Ook centralist Yvette Sanders, werkzaam op dezelfde meldkamer als Ronnie, maakte het mee. “Vanaf de voetbalclub belde een teamgenoot voor een meisje van 18 jaar met hoofdpijn en verminderd gevoel. Ik ging protocol 28 in en doorliep de beroertecheck. De Rapid was al aan het rijden. Gaandeweg de vragen breidde de uitval bij de patiënt zich snel uit en we stuurden een ambulance onder A1 erachteraan. Het uitvoeren van opdrachten lukte niet meer en het meisje werd daardoor erg onrustig. Ik was er vrij zeker van dat het om een beroerte ging, mijn collega twijfelde enigszins. ProQA gaf echter geen ruimte aan die twijfel.” Net als Ronnie herinnert Yvette zich het voorval erg goed, ook al is het een tijd geleden. “Door het protocol strak te volgen en de melder serieus te nemen, moet je je eigen gedachten wel opzij zetten.”
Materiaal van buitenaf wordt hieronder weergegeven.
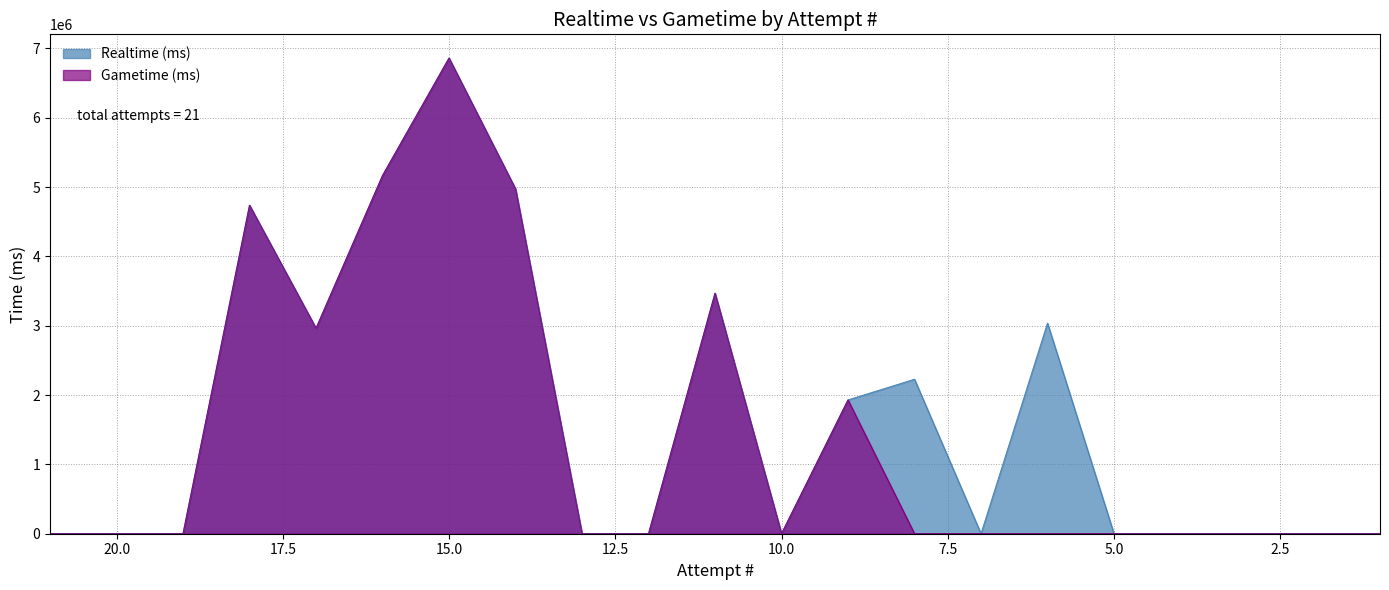

What is the greatest value displayed?

6859475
Drie opdrachten De beroertecheck komt automatisch voorbij als de hoofdklacht al direct het vermoeden van een beroerte is (protocol 28) of bij hoofdpijn (protocol 18). Is de hoofdklacht een algeheel ziek persoon (protocol 26) dan moet de check ook worden doorlopen bij melding van vertigo/duizeligheid. De centralist die op welk moment dan ook in een melding denkt aan een beroerte, kan het hulpmiddel ook uit eigen beweging openen en de vragen stellen. De check bestaat uit drie opdrachten die de patiënt moet uitvoeren: glimlachen, de armen recht voor zich uit strekken en het spreekwoord ‘Beter één vogel in de hand dan tien in de lucht’ uit te spreken. Bij alle drie wordt aan de melder gevraagd om aan te geven hoe goed dit lukte. Het hulpmiddel berekent daaruit een waarschijnlijkheidsscore.